On saturday we had a great show from Richard Stallman about GPLv3 in a very fluent french, then his secret identity, Saint Ignucius of the Church of Emacs blessed us all. I went to take the microphone to ask him to forgive us for not using “GNU/Haiku” as a name, because we do use the GNU tools in Haiku. He said the sin could be corrected by changing the name. Actually now that I think of it, it’s less preeminent than on Linux, because Linux is just a kernel that that needs the GNU tools to make a whole OS, while Haiku itself is a full blown OS that uses the GNU tools but also many others.

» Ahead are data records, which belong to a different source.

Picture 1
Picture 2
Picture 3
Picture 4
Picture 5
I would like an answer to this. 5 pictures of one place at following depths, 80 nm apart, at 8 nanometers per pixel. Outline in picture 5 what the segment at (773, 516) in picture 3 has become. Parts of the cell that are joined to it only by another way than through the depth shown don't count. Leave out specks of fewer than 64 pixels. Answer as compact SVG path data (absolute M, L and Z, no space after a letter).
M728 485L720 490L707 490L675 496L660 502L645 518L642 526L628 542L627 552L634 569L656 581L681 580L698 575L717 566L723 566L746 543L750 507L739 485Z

As I didn’t want to leave it there, I went to his booth later on with a Haiku flyer where I striked the “OpenSource” to put FreeSoftware on, and a note about GNU/Haiku. I talked about downloadable image, but he said he’d likely not find the time, as he’s quite busy. Still he took some time to talk with me, and as he said, the term OpenSource isn’t wrong, it’s a technical term, whereas FreeSoftware is more an ethic choice, so both are correct. Then I talked about the licence, this time in english, and he advised us to be more precise on the licence, as he said “the MIT has like 5 or 6 licences, and the BSD also has several versions”, which I think I’ll look after later on. At least now he’s aware Haiku is out there, which is great.

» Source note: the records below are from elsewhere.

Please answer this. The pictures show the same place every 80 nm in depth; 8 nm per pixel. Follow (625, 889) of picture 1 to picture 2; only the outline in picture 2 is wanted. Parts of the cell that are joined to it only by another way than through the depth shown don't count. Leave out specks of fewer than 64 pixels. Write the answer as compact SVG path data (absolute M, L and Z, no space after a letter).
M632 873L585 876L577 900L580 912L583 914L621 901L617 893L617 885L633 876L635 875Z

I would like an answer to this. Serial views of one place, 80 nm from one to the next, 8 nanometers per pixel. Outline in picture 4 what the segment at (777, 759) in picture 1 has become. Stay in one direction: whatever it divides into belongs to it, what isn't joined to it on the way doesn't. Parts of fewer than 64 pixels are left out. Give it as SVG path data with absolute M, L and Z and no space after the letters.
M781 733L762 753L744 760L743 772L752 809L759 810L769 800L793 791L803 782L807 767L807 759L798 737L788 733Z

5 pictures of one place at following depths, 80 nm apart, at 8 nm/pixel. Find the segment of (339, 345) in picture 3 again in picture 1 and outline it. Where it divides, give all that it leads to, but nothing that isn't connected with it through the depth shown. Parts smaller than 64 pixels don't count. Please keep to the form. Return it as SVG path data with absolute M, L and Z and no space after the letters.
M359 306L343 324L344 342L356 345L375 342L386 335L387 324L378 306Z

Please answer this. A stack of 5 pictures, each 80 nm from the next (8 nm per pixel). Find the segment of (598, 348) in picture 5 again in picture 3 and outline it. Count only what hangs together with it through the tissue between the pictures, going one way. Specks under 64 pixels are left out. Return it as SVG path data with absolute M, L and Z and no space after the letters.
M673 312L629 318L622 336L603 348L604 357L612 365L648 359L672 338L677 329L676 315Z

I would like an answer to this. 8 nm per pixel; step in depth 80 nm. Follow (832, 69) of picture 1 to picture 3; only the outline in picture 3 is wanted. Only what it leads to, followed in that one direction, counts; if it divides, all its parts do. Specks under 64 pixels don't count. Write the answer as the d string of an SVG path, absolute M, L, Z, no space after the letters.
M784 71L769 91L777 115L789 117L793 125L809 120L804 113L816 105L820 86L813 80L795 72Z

After a quick lunch I had to pack up as my car was to leave soon. There were still some interesting talks to see but I had to leave Olivier alone.
All in all, we saw many interesting and interested people, both developers and future users, many aware about BeOS without knowing we were there to keep the spirit going. It was nice to see both users and developers at the same place, take contacts and plan world domination.